Raising this topice was triggered by Sam Harris's TED talk ("Science can answer moral questions" TED2010) who presents his views on how science can be objectively applied to values.
    • My own opinion is that type of argument falls into the trap of (in Integral language) collapsing "exteriors" onto "interiors", ignoring that both co-emerge. 

Ken Wilber in his book "Quantum Questions" recounts how so many the leading scientists in the 20th century were drawn to the wisdom traditions in grappling with just such questions of paradoxes in the persuit of science as the ultimate perspective (science over values). 

Sam Harris explains how science can used to objectively compare societal values. He tackles how some societies can be compared to others as being inferior in their impact on the wellbeing of their communities, and takes on full frontal how religions denegrate their communities' wellbeing.

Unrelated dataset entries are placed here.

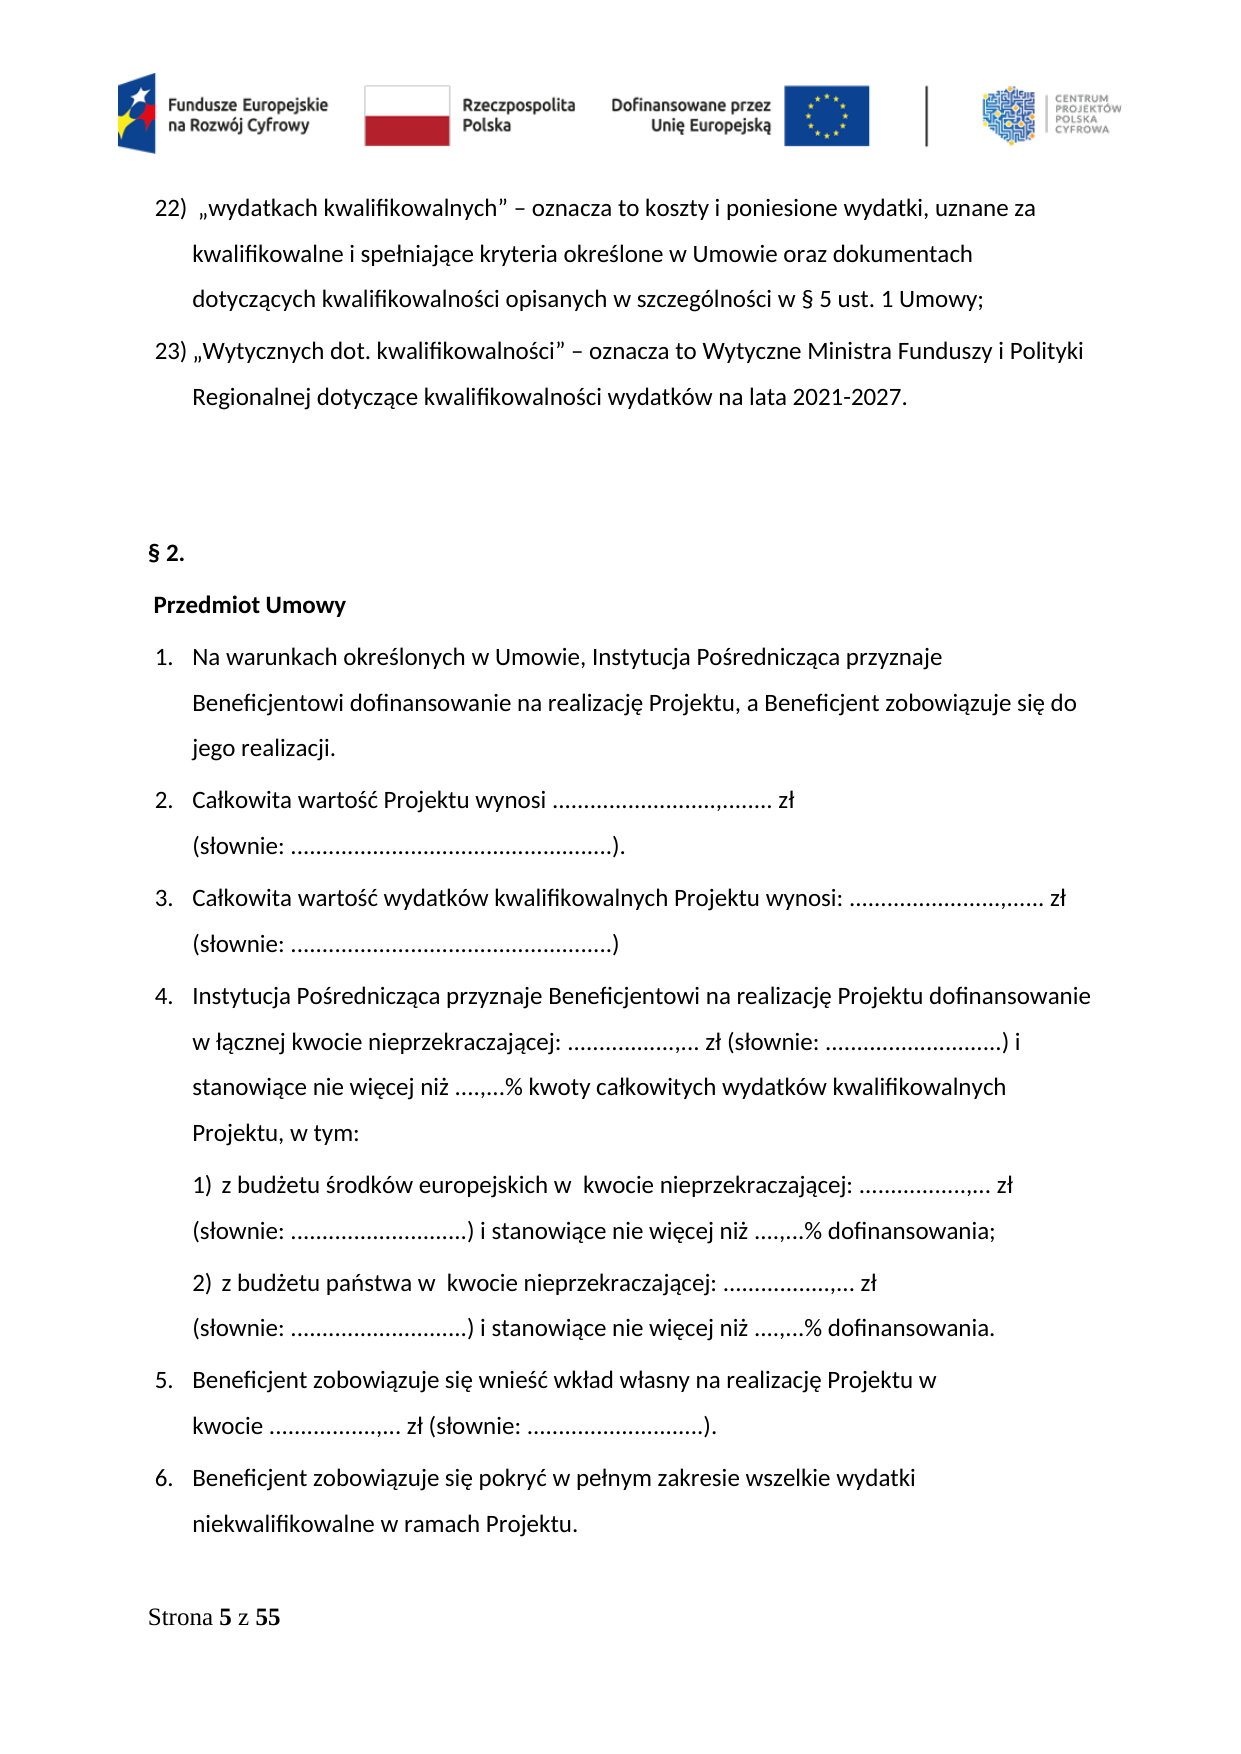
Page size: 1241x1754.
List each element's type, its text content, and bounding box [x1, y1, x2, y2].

list Beneficjent zobowiązuje się pokryć w pełnym zakresie wszelkie wydatki niekwalifikowalne w ramach Projektu. [154, 1462, 1093, 1538]
text 2) z budżetu państwa w kwocie nieprzekraczającej: .................,... zł (słownie: ............................) i stanowiące nie więcej niż ....,...% dofinansowania. [192, 1267, 1093, 1343]
list Całkowita wartość wydatków kwalifikowalnych Projektu wynosi: ........................,...... zł (słownie: ...................................................) [154, 882, 1093, 958]
list Beneficjent zobowiązuje się wnieść wkład własny na realizację Projektu w kwocie .................,... zł (słownie: ............................). [154, 1364, 1093, 1441]
list „wydatkach kwalifikowalnych” – oznacza to koszty i poniesione wydatki, uznane za kwalifikowalne i spełniające kryteria określone w Umowie oraz dokumentach dotyczących kwalifikowalności opisanych w szczególności w § 5 ust. 1 Umowy; [154, 192, 1093, 314]
text Przedmiot Umowy [148, 589, 1093, 619]
picture [118, 73, 1122, 154]
text § 2. [148, 537, 1093, 568]
list Instytucja Pośrednicząca przyznaje Beneficjentowi na realizację Projektu dofinansowanie w łącznej kwocie nieprzekraczającej: .................,... zł (słownie: ............................) i stanowiące nie więcej niż ....,...% kwoty całkowitych wydatków kwalifikowalnych Projektu, w tym: [154, 980, 1093, 1148]
text 1) z budżetu środków europejskich w kwocie nieprzekraczającej: .................,... zł (słownie: ............................) i stanowiące nie więcej niż ....,...% dofinansowania; [192, 1169, 1093, 1245]
list Całkowita wartość Projektu wynosi ..........................,........ zł (słownie: ...................................................). [154, 784, 1093, 861]
list Na warunkach określonych w Umowie, Instytucja Pośrednicząca przyznaje Beneficjentowi dofinansowanie na realizację Projektu, a Beneficjent zobowiązuje się do jego realizacji. [154, 641, 1093, 763]
list „Wytycznych dot. kwalifikowalności” – oznacza to Wytyczne Ministra Funduszy i Polityki Regionalnej dotyczące kwalifikowalności wydatków na lata 2021-2027. [154, 335, 1093, 412]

He frames his arguments in terms of values affecting the "well-being" of the society, which by this he refers to the physical wellbeing.

And this for me is the main rub, since beyond measuring physical wellbeing in terms of vital physiological signs (across a potentially agreed list of essential ones from weight, heart-rate, through to life expectancy etc.), his argument falls flat when going any further towards psychological wellbeing.

Ken Wilber warned against efforts to collapse the three perspectives of Arts, Morals and Science (based on the Quadrants, where Science covers both the Top and Bottome RH Quadrants, the Arts as the Top LH Quadrant and Morals and the Bottom LH Quadrant).

This may be an extreme example, but testing Sam Harris' arguments further takes you to consider that the bodies in the Matrix film pods have all perhaps ideal physiological health scores, but can society totally rely on science's measures for our complete wellbeing?